Go with bobpursley - math -
Never mind my solution, go with bobpursley
Found my "silly error" , just noticed I had my fractions upside - down. e.g. speed for shorter trip = x/4 , etc.
Can I blame it on the heat affecting my brain ?
could bob pursley finish the problem ? i still don't have the answer or could you, reiny, do it again without the error. i need to see the problem worked, thanks.
Yes, I could finish it, however, you don't want anyone thinking you are an answer grazer. You do the work, and I will critique it.

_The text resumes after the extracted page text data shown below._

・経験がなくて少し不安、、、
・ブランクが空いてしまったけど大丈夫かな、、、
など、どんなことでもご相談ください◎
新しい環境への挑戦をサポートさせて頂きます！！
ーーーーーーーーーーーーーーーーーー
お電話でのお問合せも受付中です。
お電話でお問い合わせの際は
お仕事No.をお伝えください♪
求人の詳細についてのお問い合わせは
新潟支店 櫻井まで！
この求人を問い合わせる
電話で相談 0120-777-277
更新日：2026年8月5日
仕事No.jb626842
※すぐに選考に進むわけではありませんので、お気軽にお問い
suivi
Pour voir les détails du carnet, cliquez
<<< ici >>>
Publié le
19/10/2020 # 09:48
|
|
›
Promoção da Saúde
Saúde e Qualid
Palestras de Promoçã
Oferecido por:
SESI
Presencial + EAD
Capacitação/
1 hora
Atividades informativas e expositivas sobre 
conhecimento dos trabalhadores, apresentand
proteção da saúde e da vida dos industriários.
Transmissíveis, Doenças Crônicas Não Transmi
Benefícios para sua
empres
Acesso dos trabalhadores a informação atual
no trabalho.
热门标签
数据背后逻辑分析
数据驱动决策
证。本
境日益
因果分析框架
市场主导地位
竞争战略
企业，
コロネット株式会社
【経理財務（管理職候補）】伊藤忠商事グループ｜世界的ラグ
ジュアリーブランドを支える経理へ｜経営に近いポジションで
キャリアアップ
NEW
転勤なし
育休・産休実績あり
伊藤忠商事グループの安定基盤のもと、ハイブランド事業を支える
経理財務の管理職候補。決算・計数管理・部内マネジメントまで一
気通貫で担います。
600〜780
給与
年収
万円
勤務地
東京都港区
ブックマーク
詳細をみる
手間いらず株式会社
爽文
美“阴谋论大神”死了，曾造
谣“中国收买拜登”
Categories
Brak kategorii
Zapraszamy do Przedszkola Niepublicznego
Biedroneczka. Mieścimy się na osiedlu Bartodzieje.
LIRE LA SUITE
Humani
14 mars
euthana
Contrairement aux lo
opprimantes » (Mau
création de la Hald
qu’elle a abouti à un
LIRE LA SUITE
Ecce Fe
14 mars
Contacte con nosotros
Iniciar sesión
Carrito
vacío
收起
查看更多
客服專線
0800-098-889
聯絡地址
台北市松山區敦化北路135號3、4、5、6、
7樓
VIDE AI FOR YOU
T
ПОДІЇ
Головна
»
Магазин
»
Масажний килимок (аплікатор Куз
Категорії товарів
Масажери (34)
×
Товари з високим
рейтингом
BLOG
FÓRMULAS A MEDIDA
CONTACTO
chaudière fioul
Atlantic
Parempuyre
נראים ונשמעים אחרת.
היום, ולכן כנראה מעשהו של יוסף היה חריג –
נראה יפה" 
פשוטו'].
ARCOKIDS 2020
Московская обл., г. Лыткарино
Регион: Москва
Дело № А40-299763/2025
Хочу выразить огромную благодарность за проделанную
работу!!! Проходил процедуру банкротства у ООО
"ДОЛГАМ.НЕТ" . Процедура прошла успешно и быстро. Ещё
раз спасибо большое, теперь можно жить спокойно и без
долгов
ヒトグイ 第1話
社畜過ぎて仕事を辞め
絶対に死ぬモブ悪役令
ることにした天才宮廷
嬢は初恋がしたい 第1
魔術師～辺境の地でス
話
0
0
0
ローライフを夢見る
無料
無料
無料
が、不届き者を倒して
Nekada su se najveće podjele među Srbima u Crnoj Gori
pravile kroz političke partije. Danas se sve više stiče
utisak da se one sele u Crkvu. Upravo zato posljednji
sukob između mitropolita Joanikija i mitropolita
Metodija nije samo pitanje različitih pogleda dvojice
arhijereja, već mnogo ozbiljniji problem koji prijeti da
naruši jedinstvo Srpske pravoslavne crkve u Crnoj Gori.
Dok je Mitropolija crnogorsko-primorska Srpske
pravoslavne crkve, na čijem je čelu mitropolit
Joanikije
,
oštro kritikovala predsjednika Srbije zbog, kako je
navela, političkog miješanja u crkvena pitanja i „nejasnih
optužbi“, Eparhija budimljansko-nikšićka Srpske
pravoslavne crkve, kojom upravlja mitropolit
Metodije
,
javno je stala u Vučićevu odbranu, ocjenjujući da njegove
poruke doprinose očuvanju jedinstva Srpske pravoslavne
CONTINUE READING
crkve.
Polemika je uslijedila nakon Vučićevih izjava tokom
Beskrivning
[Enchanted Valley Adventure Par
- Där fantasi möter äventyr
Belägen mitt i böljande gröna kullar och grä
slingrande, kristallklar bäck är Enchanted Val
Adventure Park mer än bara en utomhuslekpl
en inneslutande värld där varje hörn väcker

mr. pursley, Have you ever worked geo. & trig. etc with the heat on wheather you blew up the town or the target or the building collapased or was built in the right place. i'm not an answer graser. you don't know how long i worked on this problem. i'm trying to learn some different types of math now for fun. if you choose to not assist, please don't.